More recent innovations to try to achieve improved tissue clearing, greater imaging depth and more consistent and reproducible three dimensional labelling of mRNA transcripts in larger samples incorporating fluorescent ISH HCR have been used in fresh frozen mouse and rat brain as well as post-mortem human brain samples to detect neuronal transcripts (Kumar et al., 2021).

The growing success of modern ISH based assays and their increasing versatility in both the research and clinical diagnostic sectors (Monne Rodriguez et al., 2023; Pringle et al., 1989; Wilcox, 1993) has hugely significant economic considerations as the technology becomes more sophisticated and continues to grow. The ISH market size has been valued at $1.9 billion in 2025 and is predicted to rise significantly to $5.2 billion by 2035 (In Situ Hybridization Market | Global Market Analysis Report - 2035).
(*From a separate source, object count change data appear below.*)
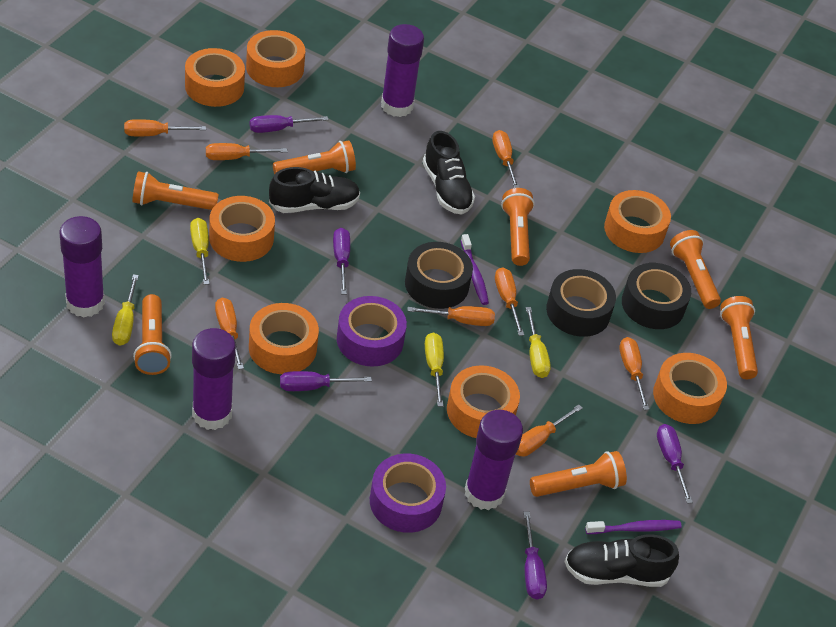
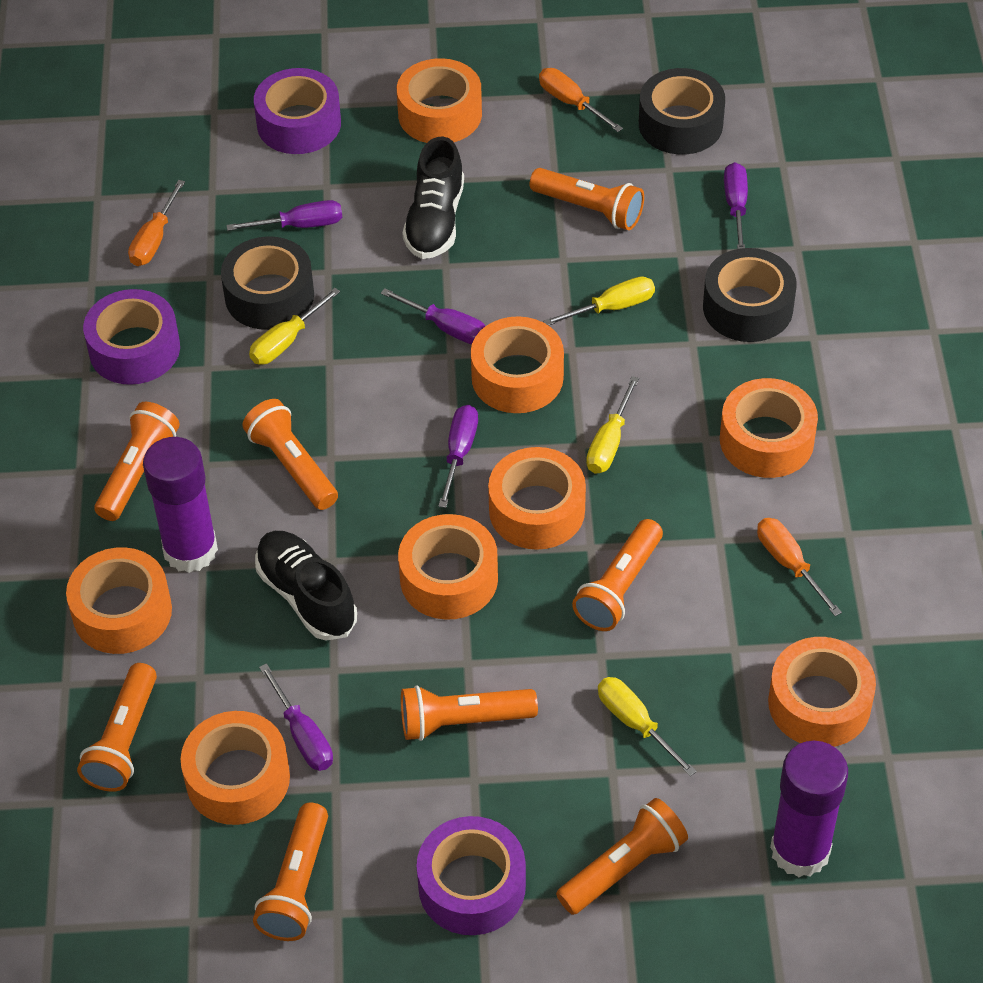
black shoe: 3 -> 2
orange flashlight: 7 -> 8
orange screwdriver: 8 -> 3
orange tape: 7 -> 8
purple glue stick: 4 -> 2
purple tape: 2 -> 3
purple toothbrush: 2 -> 0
The ability to analyse gene expression and spatial localization within tissues has opened new avenues for understanding complex biological processes and developing novel therapeutic strategies (Higo et al., 2023). The move towards ever increasing higher plex spatial transcriptomic approaches incorporating automated platforms from whole tissues down to sub-cellular spatial resolution have dramatically improved our ability to resolve entire transcriptomes on tissue sections. There are now dozens of different methods available using different approaches for detection of many thousands of transcripts and whole genomes (Moffitt et al., 2022; Goltsev et al., 2018; Orjalo and Johansson, 2016; Kishi et al., 2019; Xia et al., 2019; Ren et al., 2024), and these technologies are continuing to improve. However, many of these assays are not yet able to detect smaller RNA species such as miRNAs nor oligonucleotides, suggesting that the lower plex approaches still have significant utility in the field.
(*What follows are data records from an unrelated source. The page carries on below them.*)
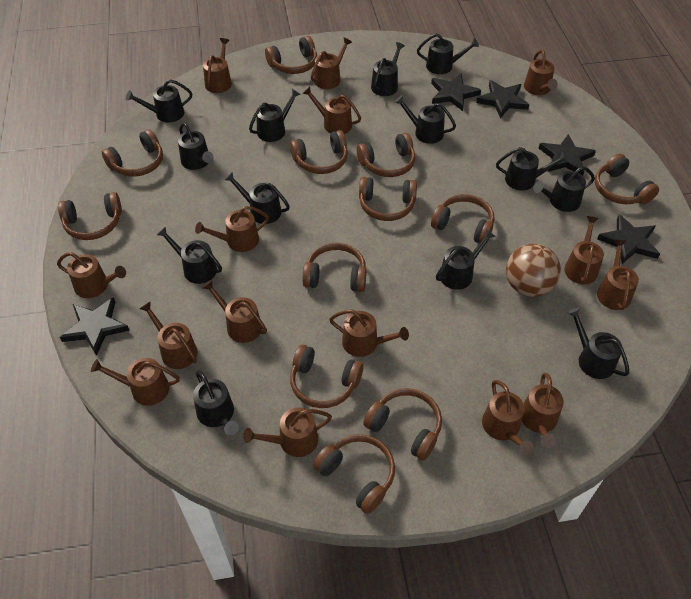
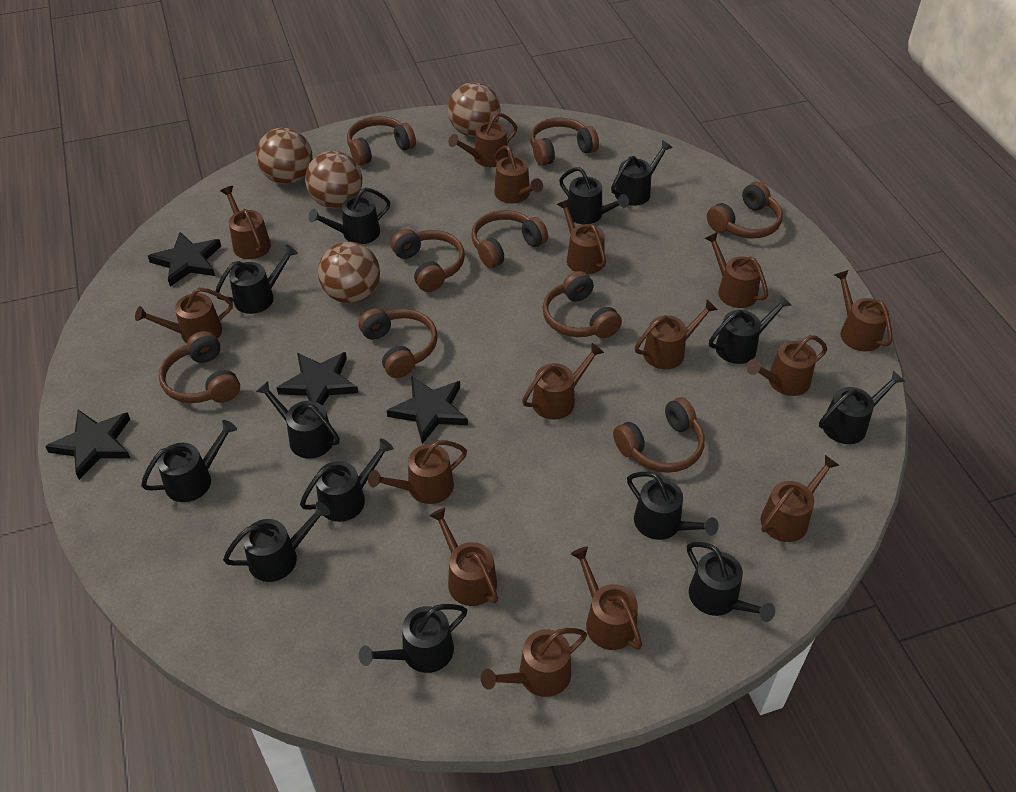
black star: 5 -> 4
brown ball: 1 -> 4
brown headphones: 12 -> 9

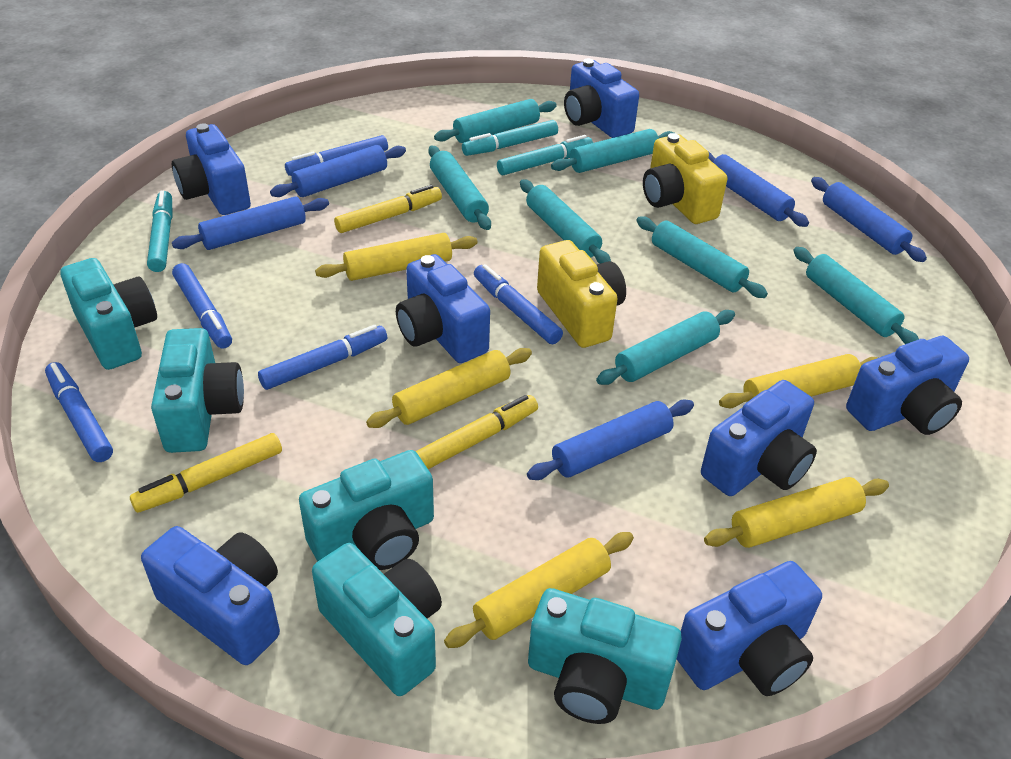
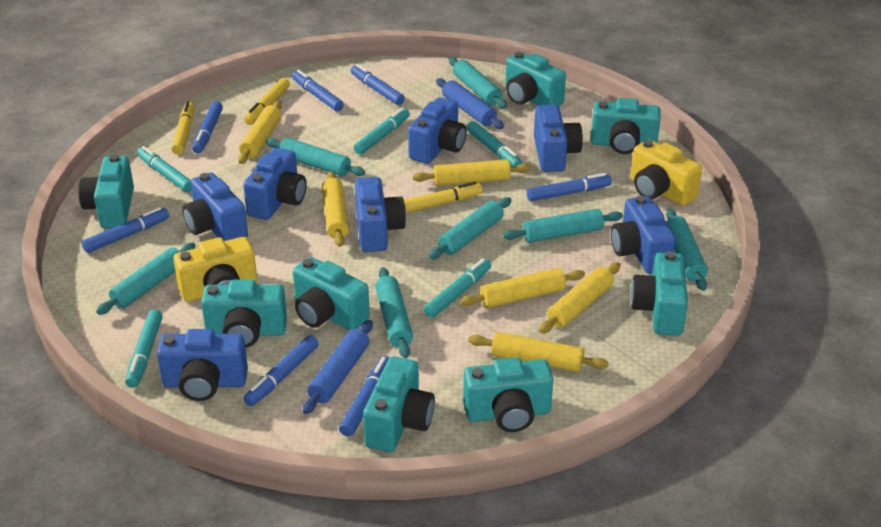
blue marker: 5 -> 7
blue rolling pin: 5 -> 2
turquoise camera: 5 -> 8
turquoise marker: 3 -> 5
yellow rolling pin: 5 -> 6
Some challenges remain to be resolved. Whilst mRNA transcripts can be easily quantified as punctate signals corresponding to individual transcripts using image analysis tools, absolute quantification of unlabelled oligonucleotide concentration in tissues at single cell resolution is currently a major challenge as the oligo is primarily concentrated within the endolysosomal compartment. Use of image analysis tools can try to solve this through fluorescent or chromogenic intensity measurements to complement bioanalytical whole tissue bulk oligo pharmacokinetic quantification approaches.

Despite limitations and challenges, these persistently evolving techniques will lead to an expanding and intriguing field of novel applications with a substantial impact on a wide range of scientific fields, from developmental and tissue maintenance to tumour and aging biology.